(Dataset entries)

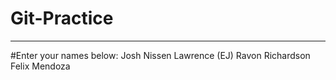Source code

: # Git-Practice

---
#Enter your names below:
Josh Nissen
Lawrence (EJ)
Ravon Richardson
Felix Mendoza
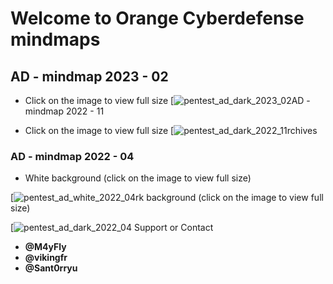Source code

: # Welcome to Orange Cyberdefense mindmaps

## AD - mindmap 2023 - 02

- Click on the image to view full size
[![pentest_ad_dark_2023_02](pentest_ad_dark_2023_02.svg)AD - mindmap 2022 - 11

- Click on the image to view full size
[![pentest_ad_dark_2022_11](pentest_ad_dark_2022_11.svg)rchives

### AD - mindmap 2022 - 04
- White background (click on the image to view full size)

[![pentest_ad_white_2022_04](pentest_ad_2022_04.svg)rk background (click on the image to view full size)

[![pentest_ad_dark_2022_04](pentest_ad_dark_2022_04.svg) Support or Contact

- **@M4yFly**
- **@vikingfr**
- **@Sant0rryu**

## Job item
How many lines of the listing above contain the word "view"? Give only the number.

## The answer
4